I have a pretty big dataset (18 gb, compressed) and will try out mean
shift on it when I get a chance.
On 1/20/11 1:27 AM, Vasil Vasilev wrote:
Hi Jeff,
I used the meanshift algorithm to cluster the synthetic control data (I
produced slightly different type of vectorization than what was given in the
examples) and it gave the best results compared to all other algorithms. So
I am really amazed by what it can do!
About (1): One interesting thing that I noted is the influence of T2. It
turned out that if you do not select T2 correctly the algorithm may not
converge. In my case I had the following situation. At the end (6-th
iteration) there were 2 canopies left which were within each-other's T1
boundaries, but outside each-other's T2 boundaries. This led to the fact
that they were touching each-other on every iteration and switching their
centroids. As the distance between the centroids was larger then the
convergence delta the algorithm never converged. However when I increased T2
to merge these 2 clusters the algorithm converged successfully.

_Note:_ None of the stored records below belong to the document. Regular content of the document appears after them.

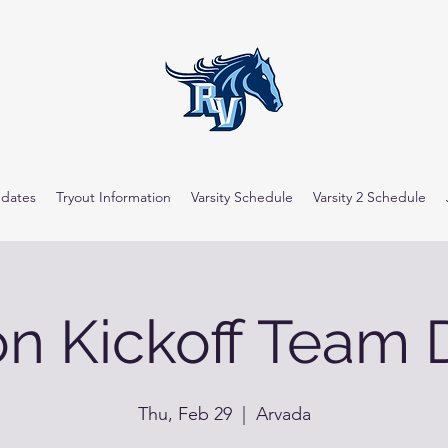
dates
Tryout Information
Varsity Schedule
Varsity 2 Schedule
n Kickoff Team 
Thu, Feb 29
  |  
Arvada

In this respect for me the following procedure worked:
1. Select T2 as small as possible (greater then convergence delta)
2. Increase it until the algorithm converges
With this approach the algorithm determined also very nicely the correct
number of clusters
About (2): OK. I will try it and let you know about the result.
On Wed, Jan 19, 2011 at 5:50 PM, Jeff Eastman<[email protected]>wrote:
On 1/18/11 9:10 AM, Vasil Vasilev wrote:
Hello Mahout developers,
Currently I am trying to get more in depth with the clustering algorithms
-
how they should be used and tuned.
For this purpose I decided to learn from the source code of the different
implementations.
In this respect I have the following questions about the Meanshift
algorithm
(sorry if it may sound naive, but I am a novice in the area):
1. I noted that the way it is implemented is different from the
straightforward approach that is described in the paper (
http://homepages.inf.ed.ac.uk/rbf/CVonline/LOCAL_COPIES/TUZEL1/MeanShift.pdf
).
Later I learned from Jira MAHOUT-15 that this was made to enable
parallelism. There I also noticed that T2 should be fixed to 1.0.
In fact for me it seems that T2 should be correlated with the convergence
delta parameter (which by default is 0.5) and should be slightly higher
then
it. Is my assumption correct?
I think the optimal values for T1 and T2 depend upon the distance measure
chosen and the nature of the data itself. As this implementation is really
just an iterative application of Canopy, I left both T parameters
specifiable too. This is not exactly the same algorithm as Mean Shift in the
paper but it seems to do amazingly well in some cases.
2. With the current implementation the user has the option to select
desired
distance measure, but does not have the flexibility to select a kernel.
The
current approach results in a hard-coded conical kernel with radius T1 and
no points outside T1 are considered in the path calculation of the canopy.
Is it possible to slightly modify the algorithm (similar to the
modification
from kmeans to fuzzy kmeans) where weights are associated with a given
point
that would touch the canopy and these weights are drown from the kernel
function. For example they could be drawn from a normal distribution? Do
you
think the possibility for kernel selection could impact positively the
clustering with meanshift in some cases?
I don't know but it is intriguing. Why don't you try it?
Regards, Vasil